Suppose you bought a flat 20 years ago and the flat has now appreciated by $200,000. Have you gained a windfall of $200,000? Not necessarily. Suppose you have 3 children who have all gotten married now and have each bought a flat that now costs $200,000 more than it would have had there been no housing price increase. Can you see that your 3 children collectively pays $600,000 more due to the price increases so your family as a whole ends up $400,000 poorer instead?

So if you think not just of your own gains but the losses of your children, you will come to realise that housing price increase impoverishes rather than enriches your collective family including your grown up children. The only way for you to profit is to have no children.

So that is the truth behind housing price gains, what we gain is at the expense of the future generation who ends up paying for our gains.

Rethink S’pore economic growth model

October 28, 2008

ST, 25 Oct 2008

Finally, a local academic who thinks that our current economic stewards are crap …

SINGAPORE should relook its economic growth model in an era of tighter government regulation and multilateral oversight that could evolve in the aftermath of the global financial crisis.
Professor Linda Lim from the Ross School of Business, University of Michigan, told the Singapore Economic Policy Conference yesterday that the growth model that has served Singapore may be out of place in a changed environment.

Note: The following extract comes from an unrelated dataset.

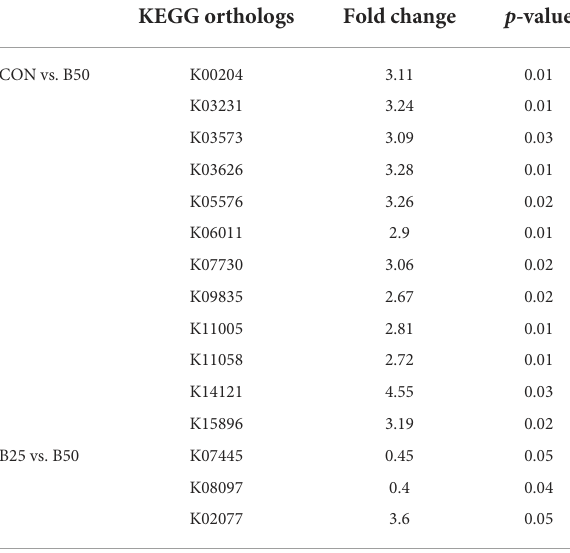
TABLE 5 Significant differential KEGG orthologs of functional prediction in fecal microorganisms. KEGG orthologs Fold change p -value CON vs.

Prof Lim said the growth strategy – the ‘EDB (Economic Development Board) model of give them a tax break and they will come’ – has both tried to do too much and achieved too little in terms of delivering high and secure incomes and living standards.

‘We’ve 40 years of savings and repressed consumption, so do we throw it at UBS and Citigroup and lose 60 per cent of the value, or do we use it for ourselves?’ said Prof Lim, a Singaporean and a frequent contributor to The Straits Times.

Instead of letting the state make big bets on a few major, capital-intensive, projects dependent on foreign capital, labour and skills in which they have no intrinsic comparative advantage, it might be worthwhile to consider releasing capital and talent to local entrepreneurs, she said.

These people can innovate and create value in smaller but nimbler locally rooted enterprises, she added.

Prof Lim said that a national government, for example, should not use domestic savings to create employment disproportionately for foreigners simply in order to claim success in establishing a particular sector of its choosing that may not be validated by underlying market forces.

Singapore, she said, can become a ‘global model’ for environmentally-friendly buildings and lifestyle.

Other clusters of ‘regionally integrated’ economic activities might be in the creative fields of traditional and modern Asian and Western arts and culture.

Another cluster is social and health services in, for example, developing policies, systems, products and services for an ageing population, Prof Lim said.

‘Don’t think of yourself as an outpost of a declining empire, or a second Shanghai or a second Boston. Why not be a first Singapore?’ she told the audience of economists and academics.